3. Video chat as often as you can
Face-to-face conversations are so much more intimate than texting or talking on the phone, so make good use of the technology we have today! Video chatting is the next best thing to being there in person.
4. LDR Dates
Who says you can’t still date your S/O when you’re long distance? Aside from chatting over FaceTime or Skype, there are plenty of ways you can still date your mate despite the distance. You could play an online game together, stream a movie and watch it together over Skype, or even do some online shopping together with screen-sharing. My husband and I used to have “sushi dates” where we’d pick up our favorite sushi and eat it together over Skype. This is your chance to get creative!
5. Learn their love language & learn to “speak” it
Y’all, this is SO important. If you haven’t read The 5 Love Languages (affiliate link) you need to! This book was an absolute game changer for my husband and I. It helps you learn how you and your partner give & receive love. When you’re long distance, it’s important to figure out ways to still speak your partner’s language if you want your relationship to thrive. My primary love language is gifts while my husband’s is physical touch.
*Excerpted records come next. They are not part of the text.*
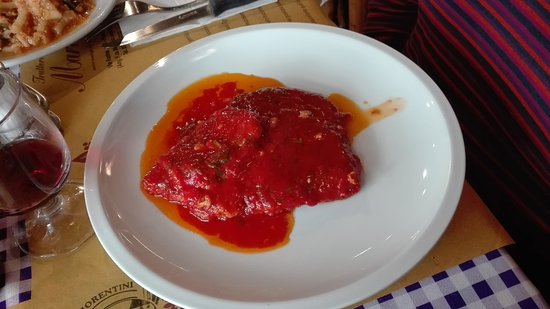
You are a GUI agent. You are given a task and a screenshot of the screen. Output one action in this format:
    pyautogui.click(x=<x>, y=<y>)
    Task: Click on the white plate
    The width and height of the screenshot is (550, 309).
    Given the screenshot: What is the action you would take?
    pyautogui.click(x=351, y=230)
Gifts are easy (the hubs makes it a point to send me little trinkets every now & then) but physical touch is a little bit harder with the distance… I try my best to visit my husband as often as I can, but I try to show him love in the way of his 2nd highest love language, words of affirmation, when I can’t be there to wrap my arms around his body. Learn to speak your partner’s love language while you’re long distance and you’re sure to thrive!
6. Communicate about your feelings
Even though it seems like communication would be easier when you’re long distance, I’ve found that sometimes it gets harder. Sometimes you run out of things to talk about or the conversations start to seem mundane and pointless (how was your day, what’s the weather like there, etc.). Make it a point to discuss your feelings with your S/O, even if it doesn’t feel comfortable at first. It’s hard for your partner to know what you’re feeling through texts and phone conversations, so you have to be upfront and real about your emotions.
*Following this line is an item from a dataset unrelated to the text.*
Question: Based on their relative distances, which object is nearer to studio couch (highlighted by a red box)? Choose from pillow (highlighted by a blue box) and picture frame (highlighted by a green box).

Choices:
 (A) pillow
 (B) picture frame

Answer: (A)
7. Plan exciting things for when you see each other next
I know you’re already looking forward to your next visit, but planning something exciting will not only make you even more excited (and hopefully focused on positive thoughts), but it’ll also keep you busy for at least a short time. It doesn’t have to be expensive, either—maybe try a visit to a museum you’ve always wanted to go to or find a free concert in that area.
8. Devotionals & prayer
This one is super important to me. I think being spiritually connected is even more important than being physically together. Whatever you or your partners’ religion, find ways to practice it together on a daily basis. This small act has made the biggest impact in our relationship, especially when we’re miles away from each other.
What do you think? I’d love to hear YOUR advice!